The trouble was, she couldn’t be with any man without seeing the other men she’d known in her life. They were all sitting behind Brayden in the cafe, hiding in his shadow. The ones who’d assaulted her, violated her, made her feel like nothing. They never left her. She didn’t know how to send them away.
“No, I’m the one who’s sorry,” Cat said. “You’ve been nothing but great to me, and you’re here giving up your free time to protect me, and what do I do? I call you a jerk.”
“Don’t worry about that. I’ve earned that label plenty of times. My father would be the first to tell you that, and he’d be right.”
“What about your mom?” Cat asked.
Brayden shook his head, and Cat knew she’d touched a sore spot. “I was lucky like Michael was. The Pells were my adoptive parents.

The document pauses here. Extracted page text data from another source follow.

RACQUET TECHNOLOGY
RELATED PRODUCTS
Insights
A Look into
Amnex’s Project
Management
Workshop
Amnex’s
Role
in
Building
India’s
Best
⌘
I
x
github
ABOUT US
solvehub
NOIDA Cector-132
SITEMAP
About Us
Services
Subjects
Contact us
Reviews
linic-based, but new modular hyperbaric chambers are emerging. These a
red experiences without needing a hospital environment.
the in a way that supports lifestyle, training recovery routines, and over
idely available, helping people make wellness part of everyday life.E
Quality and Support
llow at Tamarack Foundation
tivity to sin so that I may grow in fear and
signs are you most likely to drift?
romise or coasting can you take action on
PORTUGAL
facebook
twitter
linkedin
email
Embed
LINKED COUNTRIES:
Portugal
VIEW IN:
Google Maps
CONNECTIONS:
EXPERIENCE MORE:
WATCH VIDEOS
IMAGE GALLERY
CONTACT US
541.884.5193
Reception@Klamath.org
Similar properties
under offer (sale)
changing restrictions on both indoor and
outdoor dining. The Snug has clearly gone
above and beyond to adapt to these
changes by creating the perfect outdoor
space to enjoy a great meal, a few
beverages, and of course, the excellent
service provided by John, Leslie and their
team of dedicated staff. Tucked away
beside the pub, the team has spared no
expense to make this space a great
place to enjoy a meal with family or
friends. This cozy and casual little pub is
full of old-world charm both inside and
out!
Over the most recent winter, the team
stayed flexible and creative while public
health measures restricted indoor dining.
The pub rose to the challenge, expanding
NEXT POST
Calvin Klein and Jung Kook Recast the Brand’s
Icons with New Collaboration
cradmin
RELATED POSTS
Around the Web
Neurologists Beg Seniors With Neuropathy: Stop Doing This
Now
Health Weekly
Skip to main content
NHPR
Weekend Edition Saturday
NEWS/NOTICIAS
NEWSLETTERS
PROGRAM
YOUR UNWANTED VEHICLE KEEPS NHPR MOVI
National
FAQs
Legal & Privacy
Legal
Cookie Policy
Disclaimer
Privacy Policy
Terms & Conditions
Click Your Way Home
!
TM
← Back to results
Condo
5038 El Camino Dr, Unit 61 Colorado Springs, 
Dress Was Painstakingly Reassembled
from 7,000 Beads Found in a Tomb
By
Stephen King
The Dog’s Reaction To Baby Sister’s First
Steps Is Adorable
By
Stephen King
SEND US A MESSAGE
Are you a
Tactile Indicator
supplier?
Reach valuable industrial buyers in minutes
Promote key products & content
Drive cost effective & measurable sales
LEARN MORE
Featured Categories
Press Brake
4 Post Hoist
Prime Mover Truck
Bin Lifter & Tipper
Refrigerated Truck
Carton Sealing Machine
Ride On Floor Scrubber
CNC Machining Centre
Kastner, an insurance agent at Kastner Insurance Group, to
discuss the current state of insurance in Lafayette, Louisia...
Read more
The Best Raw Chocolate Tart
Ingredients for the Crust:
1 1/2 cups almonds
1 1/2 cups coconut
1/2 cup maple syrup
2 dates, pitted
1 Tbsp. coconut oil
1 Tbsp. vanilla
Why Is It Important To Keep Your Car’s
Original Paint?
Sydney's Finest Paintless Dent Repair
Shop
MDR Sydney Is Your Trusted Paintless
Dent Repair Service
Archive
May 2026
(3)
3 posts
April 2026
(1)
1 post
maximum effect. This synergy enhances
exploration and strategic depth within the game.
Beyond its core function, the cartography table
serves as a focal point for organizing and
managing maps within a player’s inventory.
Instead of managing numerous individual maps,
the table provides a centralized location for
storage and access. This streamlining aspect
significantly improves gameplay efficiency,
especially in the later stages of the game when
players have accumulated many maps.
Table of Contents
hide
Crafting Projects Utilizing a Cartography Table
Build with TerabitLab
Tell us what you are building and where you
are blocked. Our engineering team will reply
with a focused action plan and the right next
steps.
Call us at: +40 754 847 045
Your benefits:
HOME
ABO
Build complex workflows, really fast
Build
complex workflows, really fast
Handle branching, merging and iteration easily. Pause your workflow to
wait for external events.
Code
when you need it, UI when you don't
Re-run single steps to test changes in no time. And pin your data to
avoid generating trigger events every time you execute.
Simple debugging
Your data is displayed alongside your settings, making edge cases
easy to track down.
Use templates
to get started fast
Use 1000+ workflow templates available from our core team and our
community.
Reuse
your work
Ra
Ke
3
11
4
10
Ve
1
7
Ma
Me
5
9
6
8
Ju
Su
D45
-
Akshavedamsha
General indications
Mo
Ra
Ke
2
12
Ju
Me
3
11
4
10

Grace Pell loved me just like Krista Olson loves this little guy. She was great. But she got ALS. Ugly, terrible, horrible disease. When she died, it was just me and Bob Pell. That wasn’t a good fit. He was devastated after losing his wife, and I don’t know, maybe looking at me always reminded him that she was gone. I loved him, he loved me, but we were like two dogs who growled at each other whenever we were in the same room. I had to get out of there.”
Cat said nothing in reply. She sat there in silence.
“Cat?” Brayden said. “Are you okay?”
Still she didn’t answer. She barely noticed Brayden opening up his heart to her. She was too focused on a bus coming and going at the stop on the other side of the intersection. As the bus pulled away from the curb, a man appeared like a ghost on the sidewalk, staring at the restaurant.